Reflections from my Internship with PCAU
By Ethan Harned
This summer, I completed a field internship through Global Partners in Care (GPIC) with the Hospice Foundation and the Palliative Care Association of Uganda (PCAU). I worked closely with PCAU to complete a project on how best to advocate and improve access to palliative care services for three vulnerable populations: children, older persons and persons living with disabilities. As a Hesburgh-Yusko Scholar and pre-medical student at the University of Notre Dame, my academic career focuses on working in the healthcare industry from a social justice perspective. This project gave me a chance to put this into practice.
Throughout the summer, I had amazing opportunities such as meeting with officials from the Ministry of Health and attending PCAU’s annual general meeting for their members. I spent time with several organizations with whom PCAU is working to ensure access to palliative care for all in Uganda. I also spent two weeks completing clinical observations in children’s palliative care at a government hospital in western Uganda. I worked with a hostel for pediatric cancer patients in Mbarara that works closely with the cancer center there. I met with multiple civil society organizations such as Light for the World, the Geriatric Respite Care Foundation of Uganda and the Uganda National Association of the Deaf to learn about their work to support persons living with disabilities and older persons. All these experiences gave me incredible insight into the work of PCAU and its collaborators.
From a personal perspective, my time in Uganda provided me with many opportunities for growth. I learned very quickly about the importance of being together in Uganda. One of the most powerful experiences I had was being invited into the home of a pediatric cancer patient and learning about her family’s story over a cup of tea. During interactions such as these, it was as if time stopped, and the only thing that mattered was being together in the present moment.

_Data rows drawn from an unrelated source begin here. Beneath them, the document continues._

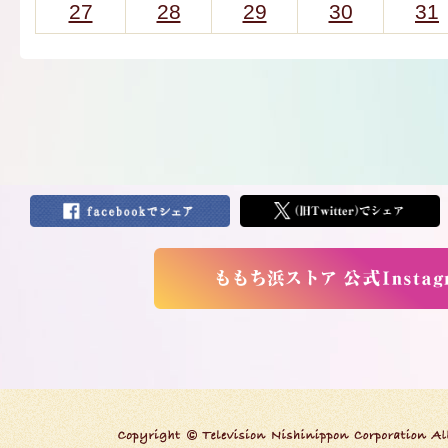
27
28
29
30
31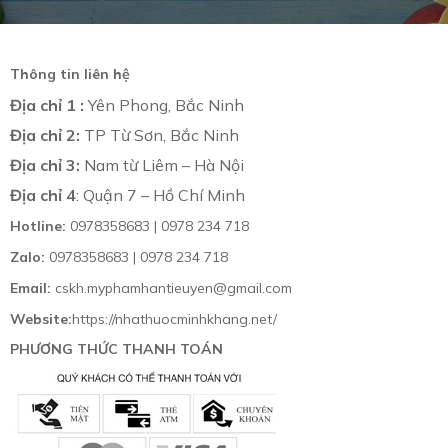
Thông tin liên hệ
Địa chỉ 1 :
Yên Phong, Bắc Ninh
Địa chỉ 2:
TP Từ Sơn, Bắc Ninh
Địa chỉ 3:
Nam từ Liêm – Hà Nội
Địa chỉ 4
: Quận 7 – Hồ Chí Minh
Hotline:
0978358683 | 0978 234 718
Zalo:
0978358683 | 0978 234 718
Email:
cskh.myphamhantieuyen@gmail.com
Website:
https://nhathuocminhkhang.net/
PHƯƠNG THỨC THANH TOÁN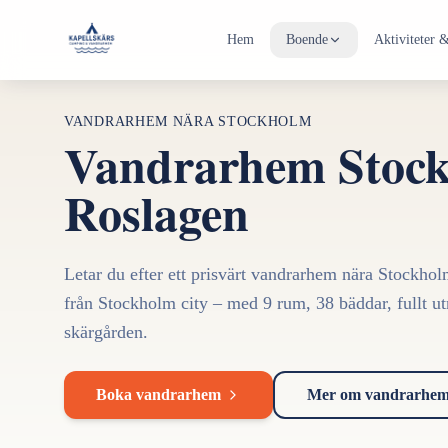
Hem
Boende
Aktiviteter
VANDRARHEM NÄRA STOCKHOLM
Vandrarhem Stock
Roslagen
Letar du efter ett prisvärt vandrarhem nära Stockh
från Stockholm city – med 9 rum, 38 bäddar, fullt utr
skärgården.
Boka vandrarhem
Mer om vandrarhe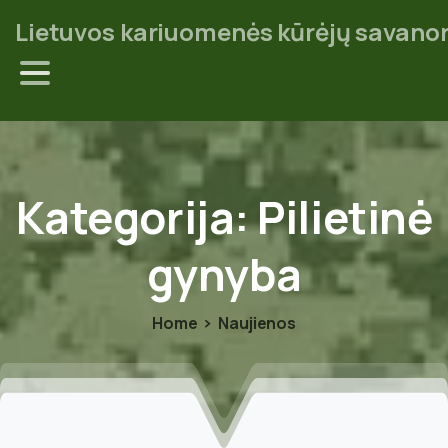
Lietuvos kariuomenės kūrėjų savanor
Kategorija:
Pilietinė
gynyba
Home
Naujienos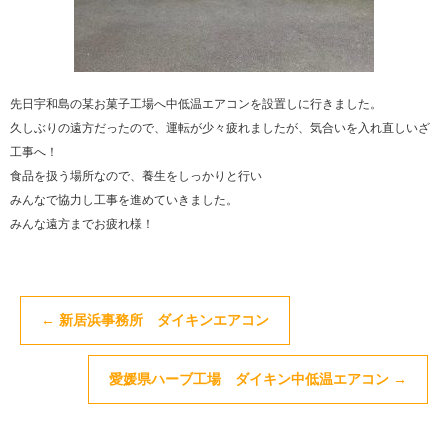
先日宇和島の某お菓子工場へ中低温エアコンを設置しに行きました。
久しぶりの遠方だったので、運転が少々疲れましたが、気合いを入れ直しいざ
工事へ！
食品を扱う場所なので、養生をしっかりと行い
みんなで協力し工事を進めていきました。
みんな遠方までお疲れ様！
←
新居浜事務所 ダイキンエアコン
愛媛県ハーブ工場 ダイキン中低温エアコン
→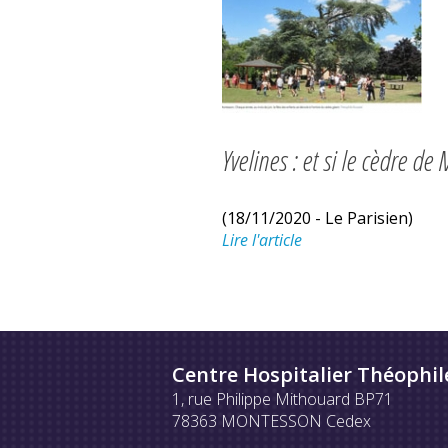
Yvelines : et si le cèdre de
(18/11/2020 - Le Parisien)
Lire l'article
Centre Hospitalier Théophil
1, rue Philippe Mithouard BP71
78363 MONTESSON Cedex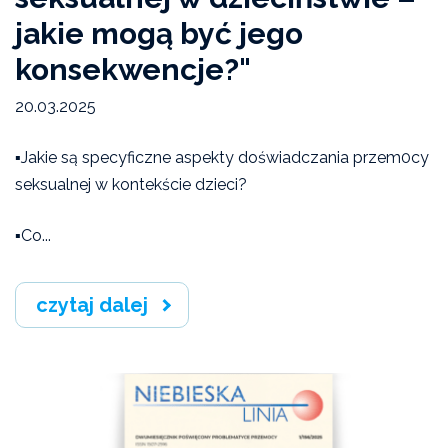
jakie mogą być jego
konsekwencje?"
20.03.2025
▪️Jakie są specyficzne aspekty doświadczania przem0cy
seksualnej w kontekście dzieci?
▪️Co...
czytaj dalej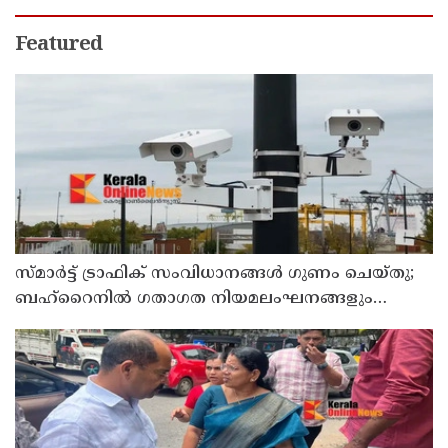
Featured
സ്മാര്‍ട്ട് ട്രാഫിക് സംവിധാനങ്ങള്‍ ഗുണം ചെയ്തു;
ബഹ്‌റൈനില്‍ ഗതാഗത നിയമലംഘനങ്ങളും
അപകടങ്ങളും കുറഞ്ഞു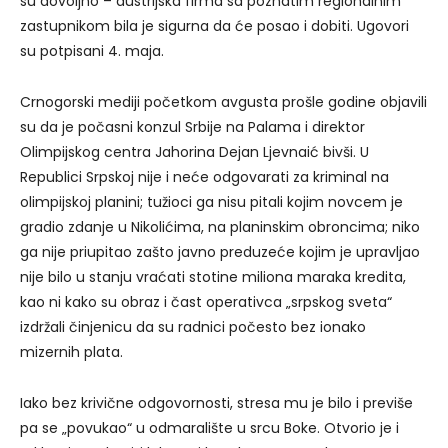
su dovoljno – austrijska firma sa poznatim regionalnim
zastupnikom bila je sigurna da će posao i dobiti. Ugovori
su potpisani 4. maja.
Crnogorski mediji početkom avgusta prošle godine objavili
su da je počasni konzul Srbije na Palama i direktor
Olimpijskog centra Jahorina Dejan Ljevnaić bivši. U
Republici Srpskoj nije i neće odgovarati za kriminal na
olimpijskoj planini; tužioci ga nisu pitali kojim novcem je
gradio zdanje u Nikolićima, na planinskim obroncima; niko
ga nije priupitao zašto javno preduzeće kojim je upravljao
nije bilo u stanju vraćati stotine miliona maraka kredita,
kao ni kako su obraz i čast operativca „srpskog sveta“
izdržali činjenicu da su radnici počesto bez ionako
mizernih plata.
Iako bez krivične odgovornosti, stresa mu je bilo i previše
pa se „povukao“ u odmaralište u srcu Boke. Otvorio je i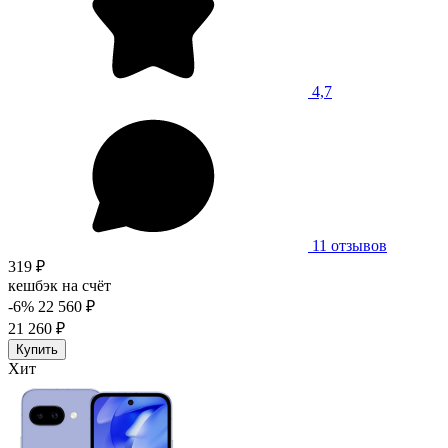
4,7
11 отзывов
319 ₽
кешбэк на счёт
-6%
22 560 ₽
21 260 ₽
Купить
Хит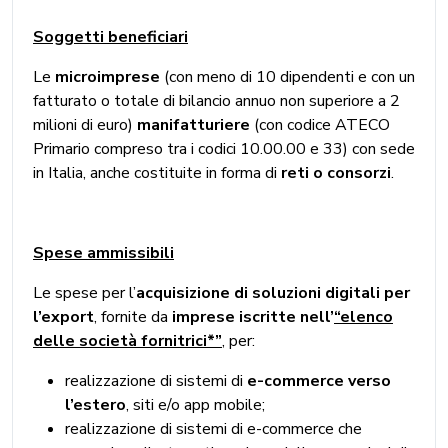
Soggetti beneficiari
Le
microimprese
(con meno di 10 dipendenti e con un
fatturato o totale di bilancio annuo non superiore a 2
milioni di euro)
manifatturiere
(con codice ATECO
Primario compreso tra i codici 10.00.00 e 33) con sede
in Italia, anche costituite in forma di
reti o consorzi
.
Spese ammissibili
Le spese per l’
acquisizione di soluzioni digitali per
l’export
, fornite da
imprese iscritte nell’
“elenco
delle società fornitrici*”
,
per:
realizzazione di sistemi di
e-commerce verso
l’estero
, siti e/o app mobile;
realizzazione di sistemi di e-commerce che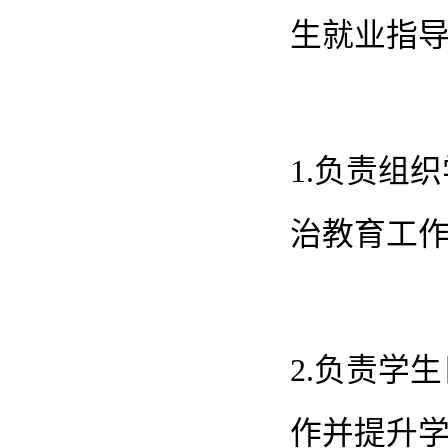
生就业指
1.负责组
治教育工
2.负责学
作并提升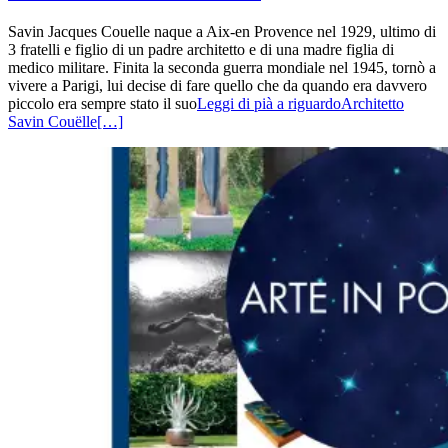
Savin Jacques Couelle naque a Aix-en Provence nel 1929, ultimo di
3 fratelli e figlio di un padre architetto e di una madre figlia di
medico militare. Finita la seconda guerra mondiale nel 1945, tornò a
vivere a Parigi, lui decise di fare quello che da quando era davvero
piccolo era sempre stato il suo
Leggi di pià a riguardoArchitetto
Savin Couëlle
[…]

During my time working for PCAU, I was fortunate enough to have a lot of time for reflection. I thought deeply about what I would like out of my career as a physician. While I am unsure what type of physician I would like to be, my colleagues in Uganda taught me so much about the approach I want to take to medicine. From my very first day in Uganda, I was treated as a member of the family, and I saw this in the way healthcare providers treated their patients. That will always have an impact on me, and it has forever evolved the way I see providers as being able to care for their patients.
Moving forward, I will continue to be inspired by my colleagues in Uganda for their generosity. I am eager to see how the work I did this summer will support PCAU in the future as they increase access to palliative care services for all in Uganda. I am excited to see how the lessons I learned in Uganda will continue to shape my career. Now that I am back in the US, I am beyond blessed to have the opportunity to continue furthering the work of global palliative care as an office intern with GPIC this next year and share my experience with my peers and colleagues at the University of Notre Dame.